Katherine Grandjean holds a B.A. in History from Yale University and a Ph.D. in History from Harvard University. Her research explores early English colonization and the encounter with Native peoples, as well as the origins of American violence. Her work has been supported by the Andrew W. Mellon Foundation, the American Philosophical Society, the Massachusetts Historical Society, the American Historical Association, and the Charles Warren Center for American History, and has appeared in such journals as the William and Mary Quarterly, American Quarterly, and Early American Studies. A recent essay, “New World Tempests: Environment, Scarcity, and the Coming of the Pequot War,” won the American Society for Environmental History's 2012 Alice Hamilton Prize for Best Article and the William and Mary Quarterly’s 2014 Douglass Adair Memorial Award.
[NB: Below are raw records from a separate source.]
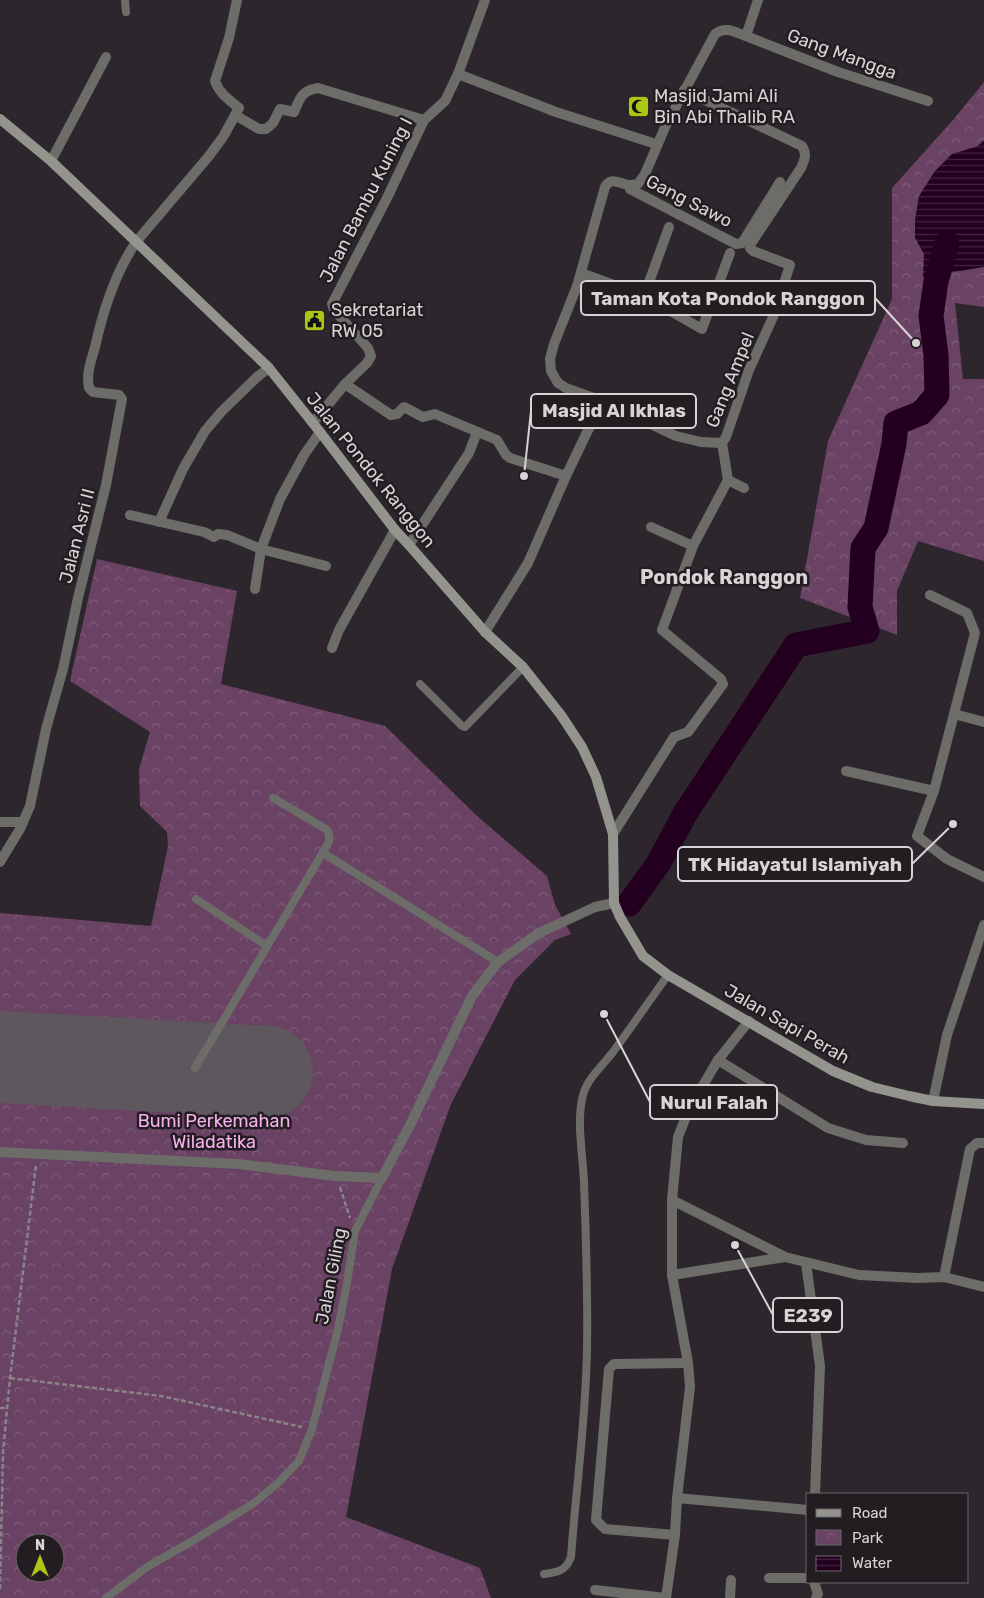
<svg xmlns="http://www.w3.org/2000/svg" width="984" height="1598" viewBox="0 0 984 1598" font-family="Rubik,sans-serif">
	<defs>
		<pattern id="park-crowns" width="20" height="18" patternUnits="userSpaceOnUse" patternTransform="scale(1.25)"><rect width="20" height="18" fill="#6a4264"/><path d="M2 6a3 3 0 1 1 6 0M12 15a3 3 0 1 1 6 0" fill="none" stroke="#7f5c79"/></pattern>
		<pattern id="water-rules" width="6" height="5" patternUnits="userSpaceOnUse" patternTransform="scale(1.25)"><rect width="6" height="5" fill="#230020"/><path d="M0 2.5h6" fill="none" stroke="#422440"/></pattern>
	</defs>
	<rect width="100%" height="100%" fill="#2d262c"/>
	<g fill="url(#park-crowns)" fill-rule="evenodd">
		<polygon points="984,82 984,307 955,303 963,379 984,379 984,561 918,541 897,591 897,635 800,598 828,441 892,299 892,188 953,120"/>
		<path d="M97,559L237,591L221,684L385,726L477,816L547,876L555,905L571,934L555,940L515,980L451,1104L392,1269L346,1517L480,1568L491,1598H0V913L151,926L168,846L167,832L140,806L139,769L150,732L70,681ZM25,1543H55V1573H25Z"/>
	</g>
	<polygon fill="url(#water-rules)" points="984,140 984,267 923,277 924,254 915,238 915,220 919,196 935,171 952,154 978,146"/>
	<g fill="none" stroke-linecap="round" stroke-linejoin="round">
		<polyline stroke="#230020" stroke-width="25" points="629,904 658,864 686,812 796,645 867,631 860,607 863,548 876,528 894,444 896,423 921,413 937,395 936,355 931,316 936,281 947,243"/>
		<polyline stroke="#5e585e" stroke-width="92" points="0,1057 267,1072"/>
		<g stroke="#898388" stroke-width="2.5" stroke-dasharray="5 2.5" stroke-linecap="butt">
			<polyline points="340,1187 350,1218"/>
			<polyline points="10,1378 161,1396 302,1427"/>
			<polyline points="0,1408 7,1408"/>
			<polyline points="0,1589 3,1452 10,1378 36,1165"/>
		</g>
		<g stroke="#6c6d69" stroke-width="8">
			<polyline points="125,0 126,12"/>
			<polyline points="420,684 462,726 465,727 523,667"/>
			<polyline points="323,853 498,962"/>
			<polyline points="196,899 267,946"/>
			<polyline points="195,1068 329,842 329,833 326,829 273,798"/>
			<path d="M544,1574C558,1572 566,1571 571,1557C576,1488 586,1419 587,1349C588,1294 586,1238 584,1182C583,1155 576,1121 583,1095C587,1079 603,1065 613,1052C632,1026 650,1000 668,975"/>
			<polyline points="106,1598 147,1567 194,1540 254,1503 278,1483 299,1461 312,1429 338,1329 347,1283 355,1231 382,1178"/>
		</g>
		<g stroke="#6c6d69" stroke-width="10">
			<polyline points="746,36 838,72 928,101"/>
			<polyline points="458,74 556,112 656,144"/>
			<path d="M235,115L259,129H266L273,123L280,109L294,112C300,98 301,91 318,88L424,120"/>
			<polyline points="51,161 106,57"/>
			<polyline points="629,185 630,189 736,244 742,243 744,240 780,182"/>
			<polyline points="581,273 644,296 702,329 730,253"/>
			<polyline points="644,296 669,227"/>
			<polyline points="345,384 391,415 397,414 404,407 423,417 435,414 497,440 506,455 510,458 566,476"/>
			<path d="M602,401L676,436L701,442L722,443L726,437L749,370L773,317L790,265L753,251L750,248V245L801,168C805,159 807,154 802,146L684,90"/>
			<polyline points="311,421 317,418 345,384 367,363 371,356 368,348 334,310 332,304 387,198 424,120 445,101 458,74 485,0"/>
			<polyline points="728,480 744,488"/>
			<polyline points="130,515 204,532 214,537 218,534 227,535 261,549 326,566"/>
			<polyline points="159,522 183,469 205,431 222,411 257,377 269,368"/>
			<polyline points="651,527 693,546"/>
			<polyline points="409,545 469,453 477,432"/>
			<polyline points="255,589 261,549 280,499 304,455 320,432"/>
			<polyline points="930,595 967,613 975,633 934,791 917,836 947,859 984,877"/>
			<path d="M485,632L528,563L566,476L602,401L566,388L558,383L551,371L550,359L554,344L577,286L605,187C611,176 620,184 629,185C631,185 637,184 638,184L645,174L666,125L715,34C726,26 734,32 746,36L758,0"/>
			<polyline points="332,648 339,630 395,530"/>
			<polyline points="954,714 984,722"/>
			<polyline points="846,771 934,791"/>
			<polyline points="0,822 23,822"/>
			<polyline points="613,834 674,737 688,732 723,684 721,679 662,630 693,546 728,480 722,443"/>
			<path d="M0,862L20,829L30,806L46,729L63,669L78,598L106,485L122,399L119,395L93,392L89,388C86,374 91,361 95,347C103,311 115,273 136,242L209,156L223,137L239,108C229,100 219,93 215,81L229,38L237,0"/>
			<polyline points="718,1060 828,1128 866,1140 903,1143"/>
			<polyline points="933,1101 947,1035 984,925"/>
			<polyline points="0,1152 238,1164 335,1176 382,1178 411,1123 472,996 498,962 539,933 595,907 614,903"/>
			<polyline points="672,1200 785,1257 859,1275 918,1278 944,1277 984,1287"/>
			<polyline points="806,1263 820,1366 815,1494"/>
			<polyline points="672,1275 785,1257"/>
			<polyline points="944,1277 970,1149 977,1143 984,1143"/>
			<polyline points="677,1498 808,1510"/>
			<polyline points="675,1535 605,1529 596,1520 609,1369 614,1364 688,1363"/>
			<polyline points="769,1578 808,1578"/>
			<polyline points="814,1582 818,1594 816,1598"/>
			<polyline points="595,1590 666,1598"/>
			<polyline points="666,1598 675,1535 677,1498 690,1387 688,1363 672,1275 672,1200 678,1137 689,1109 718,1060 749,1021"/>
			<polyline points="730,1598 731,1580"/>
		</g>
		<polyline stroke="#93948e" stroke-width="10" points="0,119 51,161 269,368 320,432 395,530 409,545 485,632 523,667 561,715 582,747 596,777 613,834 614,903 620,917 643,956 668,975 833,1071 872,1087 909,1096 933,1101 984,1104"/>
	</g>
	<defs>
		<symbol id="mosque-square" viewBox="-11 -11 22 22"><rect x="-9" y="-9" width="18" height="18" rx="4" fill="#aac717" stroke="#231d22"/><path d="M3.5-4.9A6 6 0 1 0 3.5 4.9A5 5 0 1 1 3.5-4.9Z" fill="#111"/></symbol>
		<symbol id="civic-square" viewBox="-11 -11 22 22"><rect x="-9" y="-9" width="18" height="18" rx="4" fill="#aac717" stroke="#231d22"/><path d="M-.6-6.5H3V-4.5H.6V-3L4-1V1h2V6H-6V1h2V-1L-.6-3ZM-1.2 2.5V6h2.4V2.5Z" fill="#111"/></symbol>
	</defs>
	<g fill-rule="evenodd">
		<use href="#mosque-square" x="626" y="94" width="25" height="25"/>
		<use href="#civic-square" x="302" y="308" width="25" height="25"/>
	</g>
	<g text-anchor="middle" stroke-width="5" stroke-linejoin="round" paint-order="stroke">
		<g font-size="18" fill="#d8d3d7" stroke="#231d22">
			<text transform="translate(842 54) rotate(20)" y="6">Gang Mangga</text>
			<text transform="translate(366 200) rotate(-63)" y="6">Jalan Bambu Kuning I</text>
			<text transform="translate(689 201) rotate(27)" y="6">Gang Sawo</text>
			<text transform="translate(730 380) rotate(-68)" y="6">Gang Ampel</text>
			<text transform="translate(371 470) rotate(51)" y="6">Jalan Pondok Ranggon</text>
			<text transform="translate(77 536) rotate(-76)" y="6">Jalan Asri II</text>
			<text transform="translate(787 1024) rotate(30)" y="6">Jalan Sapi Perah</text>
			<text transform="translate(331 1276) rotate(-79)" y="6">Jalan Giling</text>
		</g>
		<g font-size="18" fill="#d8d3d7" stroke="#231d22" text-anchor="start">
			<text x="654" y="102">Masjid Jami Ali<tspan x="654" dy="21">Bin Abi Thalib RA</tspan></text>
			<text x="331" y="316">Sekretariat<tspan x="331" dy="21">RW 05</tspan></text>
		</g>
		<g font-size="18" fill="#f8b2ed" stroke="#231d22">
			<text x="214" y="1127">Bumi Perkemahan<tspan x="214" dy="21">Wiladatika</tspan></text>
		</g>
		<g font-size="20" font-weight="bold" fill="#d8d3d7" stroke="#231d22">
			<text x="724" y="584">Pondok Ranggon</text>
		</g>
	</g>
	<path fill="none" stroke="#d8d3d7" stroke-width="2" d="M916 343L875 298M524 476L531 411M953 824L912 864M604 1014L650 1102M735 1245L773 1315"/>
	<g fill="#d8d3d7" stroke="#231d22" stroke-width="2">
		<circle cx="916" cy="343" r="5"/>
		<circle cx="524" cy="476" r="5"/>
		<circle cx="953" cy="824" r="5"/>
		<circle cx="604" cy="1014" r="5"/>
		<circle cx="735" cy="1245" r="5"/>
	</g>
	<g fill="#231d22" stroke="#d8d3d7" stroke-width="2">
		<rect x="581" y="281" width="294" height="34" rx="5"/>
		<rect x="531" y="394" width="165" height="34" rx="5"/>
		<rect x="678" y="847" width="234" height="34" rx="5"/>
		<rect x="650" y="1085" width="127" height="34" rx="5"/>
		<rect x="773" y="1298" width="69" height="34" rx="5"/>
	</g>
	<g font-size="19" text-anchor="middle" font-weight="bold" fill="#d8d3d7">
		<text x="728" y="305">Taman Kota Pondok Ranggon</text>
		<text x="614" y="417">Masjid Al Ikhlas</text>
		<text x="795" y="871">TK Hidayatul Islamiyah</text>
		<text x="714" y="1109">Nurul Falah</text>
		<text x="808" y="1322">E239</text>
	</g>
	<rect x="806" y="1493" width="162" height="90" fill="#231d22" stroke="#6b666a"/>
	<rect x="816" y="1509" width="25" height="8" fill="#93948e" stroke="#6b666a"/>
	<text x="852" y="1518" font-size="15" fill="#d8d3d7">Road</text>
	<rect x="816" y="1530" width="25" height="15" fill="url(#park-crowns)" stroke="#6b666a"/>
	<text x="852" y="1543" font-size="15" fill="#d8d3d7">Park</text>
	<rect x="816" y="1556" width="25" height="15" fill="url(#water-rules)" stroke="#6b666a"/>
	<text x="852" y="1568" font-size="15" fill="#d8d3d7">Water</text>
	<g transform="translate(40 1558)"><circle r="24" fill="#231d22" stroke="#6b666a"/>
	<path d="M0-4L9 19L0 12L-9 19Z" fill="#aac717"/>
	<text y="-8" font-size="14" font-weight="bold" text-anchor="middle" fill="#d8d3d7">N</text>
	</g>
</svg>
She recently published her first book, American Passage: The Communications Frontier in Early New England. The book retells the story of early New England's settling, through the dark, confused world of communication. Who could travel where, who controlled the routes winding through the woods, who dictated what news might be sent—These questions, in American Passage, reveal a new dimension of contest and conquest in early America. Upcoming articles will explore Native resistance to European colonization, as well as the folklore and artifacts surrounding American memory of the colonial period. She is also at work on a new book on violence and murder in eighteenth-century North America.
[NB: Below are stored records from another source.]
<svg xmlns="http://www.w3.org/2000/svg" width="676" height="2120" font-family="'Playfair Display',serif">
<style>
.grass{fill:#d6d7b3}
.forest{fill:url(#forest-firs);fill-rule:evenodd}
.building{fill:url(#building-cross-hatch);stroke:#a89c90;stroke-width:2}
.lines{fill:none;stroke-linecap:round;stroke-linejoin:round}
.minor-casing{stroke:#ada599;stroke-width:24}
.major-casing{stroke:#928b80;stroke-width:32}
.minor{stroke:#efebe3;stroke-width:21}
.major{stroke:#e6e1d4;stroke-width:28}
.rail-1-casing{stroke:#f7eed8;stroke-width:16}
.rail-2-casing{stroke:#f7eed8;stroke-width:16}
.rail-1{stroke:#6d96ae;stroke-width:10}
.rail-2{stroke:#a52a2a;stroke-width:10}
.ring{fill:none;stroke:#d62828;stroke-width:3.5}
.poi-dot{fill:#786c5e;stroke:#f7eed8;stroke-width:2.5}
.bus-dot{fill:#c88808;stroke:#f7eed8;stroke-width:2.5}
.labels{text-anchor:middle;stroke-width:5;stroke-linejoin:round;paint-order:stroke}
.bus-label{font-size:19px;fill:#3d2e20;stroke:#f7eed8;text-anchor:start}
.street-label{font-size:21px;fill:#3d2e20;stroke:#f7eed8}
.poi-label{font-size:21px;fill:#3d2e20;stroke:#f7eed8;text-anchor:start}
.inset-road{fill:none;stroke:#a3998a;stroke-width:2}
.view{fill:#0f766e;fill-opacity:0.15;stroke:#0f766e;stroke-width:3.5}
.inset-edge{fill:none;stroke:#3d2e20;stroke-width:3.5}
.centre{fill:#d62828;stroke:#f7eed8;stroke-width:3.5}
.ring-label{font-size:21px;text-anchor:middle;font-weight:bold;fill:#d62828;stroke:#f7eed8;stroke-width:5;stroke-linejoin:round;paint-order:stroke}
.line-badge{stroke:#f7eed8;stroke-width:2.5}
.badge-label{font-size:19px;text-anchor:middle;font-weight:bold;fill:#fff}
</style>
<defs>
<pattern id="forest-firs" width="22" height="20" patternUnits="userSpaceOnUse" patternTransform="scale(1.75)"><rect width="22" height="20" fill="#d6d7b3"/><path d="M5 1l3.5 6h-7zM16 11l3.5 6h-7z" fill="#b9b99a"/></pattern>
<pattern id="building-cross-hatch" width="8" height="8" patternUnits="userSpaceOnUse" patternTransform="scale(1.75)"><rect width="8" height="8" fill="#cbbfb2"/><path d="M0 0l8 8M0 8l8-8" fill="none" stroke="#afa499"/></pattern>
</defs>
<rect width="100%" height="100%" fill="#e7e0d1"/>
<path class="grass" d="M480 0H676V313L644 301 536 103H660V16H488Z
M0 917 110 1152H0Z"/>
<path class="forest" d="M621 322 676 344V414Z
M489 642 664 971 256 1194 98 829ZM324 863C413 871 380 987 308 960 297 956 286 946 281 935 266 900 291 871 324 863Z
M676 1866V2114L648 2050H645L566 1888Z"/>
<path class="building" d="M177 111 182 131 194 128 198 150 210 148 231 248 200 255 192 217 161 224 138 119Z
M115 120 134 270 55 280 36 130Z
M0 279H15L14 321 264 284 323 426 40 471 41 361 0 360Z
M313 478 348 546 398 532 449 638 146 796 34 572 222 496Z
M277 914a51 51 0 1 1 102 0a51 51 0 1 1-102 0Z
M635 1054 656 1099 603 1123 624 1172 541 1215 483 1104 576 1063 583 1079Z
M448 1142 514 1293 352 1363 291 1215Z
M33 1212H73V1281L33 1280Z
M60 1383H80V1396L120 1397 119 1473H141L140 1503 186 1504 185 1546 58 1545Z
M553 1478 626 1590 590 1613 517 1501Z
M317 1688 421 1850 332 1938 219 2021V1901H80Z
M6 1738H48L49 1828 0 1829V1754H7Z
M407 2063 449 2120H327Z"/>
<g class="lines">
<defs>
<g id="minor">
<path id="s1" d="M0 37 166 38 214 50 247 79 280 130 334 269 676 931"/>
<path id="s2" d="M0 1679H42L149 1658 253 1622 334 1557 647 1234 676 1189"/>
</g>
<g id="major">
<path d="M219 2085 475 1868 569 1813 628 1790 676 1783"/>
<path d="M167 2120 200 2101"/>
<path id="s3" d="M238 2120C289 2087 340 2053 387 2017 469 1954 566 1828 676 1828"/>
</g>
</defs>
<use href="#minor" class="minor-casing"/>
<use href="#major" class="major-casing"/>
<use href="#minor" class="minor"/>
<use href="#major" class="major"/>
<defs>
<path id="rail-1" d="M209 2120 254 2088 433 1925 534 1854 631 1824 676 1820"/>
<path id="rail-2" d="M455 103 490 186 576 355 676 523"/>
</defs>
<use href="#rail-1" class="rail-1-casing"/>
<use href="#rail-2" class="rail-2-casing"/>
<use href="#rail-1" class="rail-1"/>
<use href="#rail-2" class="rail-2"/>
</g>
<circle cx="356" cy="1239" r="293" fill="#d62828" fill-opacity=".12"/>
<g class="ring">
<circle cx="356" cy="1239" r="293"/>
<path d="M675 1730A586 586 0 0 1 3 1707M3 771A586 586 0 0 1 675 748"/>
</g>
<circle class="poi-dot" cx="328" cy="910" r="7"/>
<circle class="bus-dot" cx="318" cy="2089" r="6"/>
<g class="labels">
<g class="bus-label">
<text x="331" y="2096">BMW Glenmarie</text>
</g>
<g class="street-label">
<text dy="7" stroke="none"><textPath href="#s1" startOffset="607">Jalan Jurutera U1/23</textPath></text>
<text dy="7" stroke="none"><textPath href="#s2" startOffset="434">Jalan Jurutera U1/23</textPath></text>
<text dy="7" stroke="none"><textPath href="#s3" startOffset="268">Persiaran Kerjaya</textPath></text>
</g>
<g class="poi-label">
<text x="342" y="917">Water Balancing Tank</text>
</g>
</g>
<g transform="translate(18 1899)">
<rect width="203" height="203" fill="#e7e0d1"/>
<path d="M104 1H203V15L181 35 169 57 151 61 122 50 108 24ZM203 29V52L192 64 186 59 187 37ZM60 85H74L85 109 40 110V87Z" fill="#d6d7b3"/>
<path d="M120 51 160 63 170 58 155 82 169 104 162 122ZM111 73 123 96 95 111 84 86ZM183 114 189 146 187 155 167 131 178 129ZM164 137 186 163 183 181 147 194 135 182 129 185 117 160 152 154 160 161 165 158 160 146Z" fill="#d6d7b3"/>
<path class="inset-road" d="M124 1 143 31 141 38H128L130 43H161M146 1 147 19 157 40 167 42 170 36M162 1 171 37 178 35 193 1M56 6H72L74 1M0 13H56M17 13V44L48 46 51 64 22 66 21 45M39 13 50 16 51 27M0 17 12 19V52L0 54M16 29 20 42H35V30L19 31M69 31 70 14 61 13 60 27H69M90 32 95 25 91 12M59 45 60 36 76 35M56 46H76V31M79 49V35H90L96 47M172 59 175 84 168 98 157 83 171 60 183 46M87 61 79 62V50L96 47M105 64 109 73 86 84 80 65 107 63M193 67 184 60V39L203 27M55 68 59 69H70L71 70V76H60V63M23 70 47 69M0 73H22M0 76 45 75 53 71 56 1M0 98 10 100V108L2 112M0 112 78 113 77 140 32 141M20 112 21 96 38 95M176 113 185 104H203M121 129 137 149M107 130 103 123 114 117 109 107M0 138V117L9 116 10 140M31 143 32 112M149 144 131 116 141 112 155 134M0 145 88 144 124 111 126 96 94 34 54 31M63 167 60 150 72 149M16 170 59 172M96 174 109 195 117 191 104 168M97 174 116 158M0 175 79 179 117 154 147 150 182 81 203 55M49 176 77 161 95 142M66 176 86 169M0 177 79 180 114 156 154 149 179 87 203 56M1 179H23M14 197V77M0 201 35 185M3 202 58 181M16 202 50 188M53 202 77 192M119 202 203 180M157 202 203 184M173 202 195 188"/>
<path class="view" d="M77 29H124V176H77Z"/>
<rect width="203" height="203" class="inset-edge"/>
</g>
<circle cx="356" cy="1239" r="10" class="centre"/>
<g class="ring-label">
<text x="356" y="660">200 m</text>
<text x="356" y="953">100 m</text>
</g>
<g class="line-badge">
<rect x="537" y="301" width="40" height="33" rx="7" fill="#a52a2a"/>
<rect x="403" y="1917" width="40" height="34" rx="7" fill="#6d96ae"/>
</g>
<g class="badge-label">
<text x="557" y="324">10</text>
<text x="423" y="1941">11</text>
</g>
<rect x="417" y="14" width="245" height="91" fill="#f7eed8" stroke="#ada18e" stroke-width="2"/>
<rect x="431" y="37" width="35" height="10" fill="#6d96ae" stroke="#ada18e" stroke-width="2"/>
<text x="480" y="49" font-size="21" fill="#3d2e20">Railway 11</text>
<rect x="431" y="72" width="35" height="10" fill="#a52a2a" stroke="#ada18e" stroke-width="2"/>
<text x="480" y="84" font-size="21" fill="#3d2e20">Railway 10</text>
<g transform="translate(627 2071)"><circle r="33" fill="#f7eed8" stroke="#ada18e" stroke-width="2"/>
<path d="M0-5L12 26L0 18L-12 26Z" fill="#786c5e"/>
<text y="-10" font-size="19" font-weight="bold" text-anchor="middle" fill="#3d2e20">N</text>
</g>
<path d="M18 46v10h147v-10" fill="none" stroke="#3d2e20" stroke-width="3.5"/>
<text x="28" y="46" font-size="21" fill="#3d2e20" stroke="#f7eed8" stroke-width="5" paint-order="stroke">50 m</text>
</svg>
At Wellesley, Professor Grandjean teaches courses on colonial American history, Native American history, the history of American food, and the history of violence and terror in early America.
COURSES
HIST114 First Year Seminar: American Hauntings
HIST203 Out of Many: American History to 1877
HIST253 First Peoples: An Introduction to Native American History
HIST256 Brave New Worlds: Colonial American History and Culture
HIST260 Pursuits of Happiness: America in the Age of Revolution
HIST262 The Life and Political World of Alexander Hamilton
HIST319 Seminar: Fear and Violence in Early America
HIST320 Seminar: The Hand that Feeds: A History of American Food
HIST321 Seminar: Convicted: Crime and Punishment in Early America
Education
- B.A., Yale University
- Ph.D., Harvard University
Current and upcoming courses
Investigates the origins and aftermath of one of the most improbable events in American history: the American Revolution. What pushed colonists to rebel, rather suddenly, against Britain? And what social struggles followed in the war's wake? We will explore the experiences of ordinary Americans, including women and slaves; examine the material culture of Revolutionary America; trace the intellectual histories of the founders; and witness the creation of a national identity and constitution. Those who lived through the rebellion left behind plenty of material: letters; pamphlets; teapots; runaway slave advertisements; diaries. We will consider these and more. Visits to Boston historic sites will take you back in time and space to the besieged, volatile city that led the colonies into war.
-
The American past is crowded with ghosts. In this seminar, we will trace the evolution of supernatural belief in America and analyze some of its most famous ghost stories. What about the nation’s history makes it such fertile terrain for ghosts? What happens when the dead refuse to stay in the past, relegated to history? Why, in short, is the American historical imagination so haunted? We’ll dig deeply into selected hauntings, drawn from across historical North America, and encounter the spirits of French Detroit, the Gettysburg battlefield, and colonial Jamaica, among others.